Revivendo a história:
Laélia de Alcântara elegeu-se suplente do Senador Adalberto Sena na legenda do MDB. Exerceu o mandato de 03/04/1981 a 29/07/1981 no lugar do titular. Com o falecimento do Senador Adalberto Sena, assumiu a titularidade até 31/01/1983, completando o mandato. Foi a primeira Senadora negra da história desse país. Quando Laélia veio assumir o mandato por 120 dias do titular, uma comissão de negros(diplomatas africanos e americanos e brasileiros) vieram recebê-la no aeroporto, no qual havia a presença de Leo Tigre, que havia criado em Brasília no Núcleo Bandeirante a Casa da Mãe Preta em 1959, que servia para acolher crianças abandonadas ou com famílias sem condições de dar apoio aos filhos. Leo foi eleita pela Nações Unidas (ONU) mãe do Brasil. E também a diretora da Casa Thomas Jefferson em Brasília Barbara Escarlet, que era negra, na qual a Senadora foi recepcionada por essas duas mulheres negras com buque de flores das quais cada uma delas trazia como presente que simbolizava o símbolo da natureza divina da mulher e da sua capacidade de gestora, como mãe, política, médica, professora, como cientista e etc. Naquele momento as 3 mulheres citadas acima simbolizavam isso. Laélia formou-se em medicina no Rio de Janeiro e quis exercer a condição de médica na Bahia, porém não foi aceita, indo então para a Amazônia no Estado do Acre, onde se dedicou a medicina na floresta amazônica durante 50 anos.
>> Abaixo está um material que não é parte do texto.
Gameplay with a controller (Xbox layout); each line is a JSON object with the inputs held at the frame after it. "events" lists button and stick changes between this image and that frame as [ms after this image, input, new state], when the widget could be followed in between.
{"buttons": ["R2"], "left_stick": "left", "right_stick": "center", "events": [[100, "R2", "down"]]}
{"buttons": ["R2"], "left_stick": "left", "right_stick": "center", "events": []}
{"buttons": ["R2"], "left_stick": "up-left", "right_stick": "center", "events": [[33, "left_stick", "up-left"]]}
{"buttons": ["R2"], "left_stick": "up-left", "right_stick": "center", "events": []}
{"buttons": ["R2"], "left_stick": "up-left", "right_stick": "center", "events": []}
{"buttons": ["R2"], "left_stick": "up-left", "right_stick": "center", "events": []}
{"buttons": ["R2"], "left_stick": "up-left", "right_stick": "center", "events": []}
Foi exemplo da medicina solidária para o Brasil e o Continente Americano, porque infelizmente as maiorias dos medicos ao se formarem nas capitais do país não querem trabalhar nas cidades do interior, portando a Senadora mostrou que as mulheres foram sempre grandes guerreiras e, todavia provocou uma curiosidade das federações da indústria, do comercio e algumas universidades sobre o conceito da aplicação da medicina preventiva na Amazônia. Foi esse belo legado deixado por ela como política, como médica e como cientista para os afros descendentes.